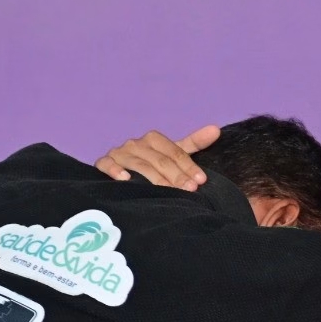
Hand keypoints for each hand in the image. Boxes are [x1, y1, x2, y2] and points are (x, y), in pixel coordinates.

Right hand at [94, 126, 220, 189]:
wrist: (119, 171)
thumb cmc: (152, 164)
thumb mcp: (173, 153)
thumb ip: (193, 143)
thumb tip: (216, 130)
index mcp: (154, 139)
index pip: (175, 152)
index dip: (189, 166)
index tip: (201, 181)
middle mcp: (137, 144)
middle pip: (160, 161)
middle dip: (176, 176)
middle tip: (190, 190)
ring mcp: (120, 153)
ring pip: (139, 166)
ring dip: (154, 179)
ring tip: (167, 191)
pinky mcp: (104, 163)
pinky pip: (107, 165)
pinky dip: (115, 171)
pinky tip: (125, 180)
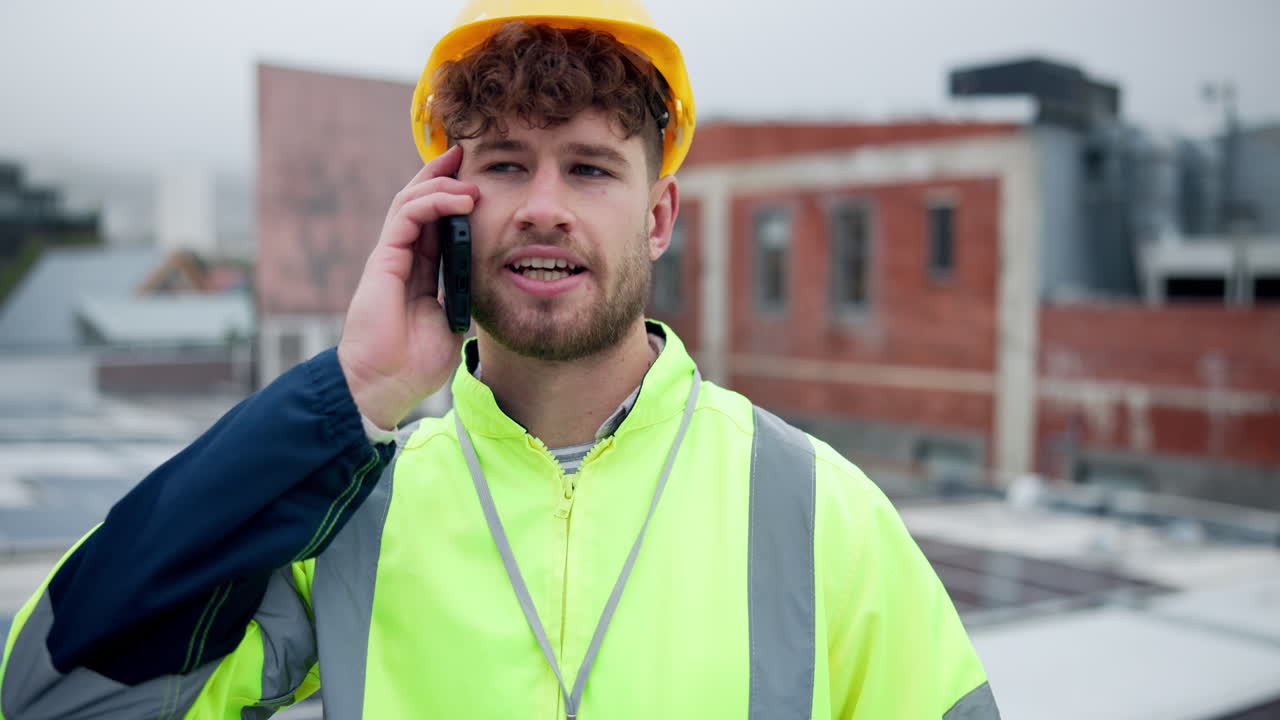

================================

EXERCISE DETAILS:
What I need is every record written out exactly, minus the pictures.

RESULT OF THIS TASK:
Hand keypoints for each hand in the image. Boxes are [x1, y1, x2, y2] and points are (x, y), in pixel coordinates.

Right hand at [94, 126, 220, 189]:
wrist: (119, 171)
thumb cmc: (152, 164)
thumb mcp: (173, 153)
thumb ip: (193, 143)
thumb tip: (216, 130)
index mcp: (154, 139)
index pip: (175, 152)
index dip: (189, 166)
index tip: (201, 181)
middle mcp: (137, 144)
middle pip: (160, 161)
middle dip: (176, 176)
middle tip: (190, 190)
ring mcp: (120, 153)
ring pip: (139, 166)
ring dip: (154, 179)
ring tip: (167, 191)
pinky mcp: (104, 163)
pinky pip: (107, 165)
pinky dip: (115, 171)
pinky tip: (125, 180)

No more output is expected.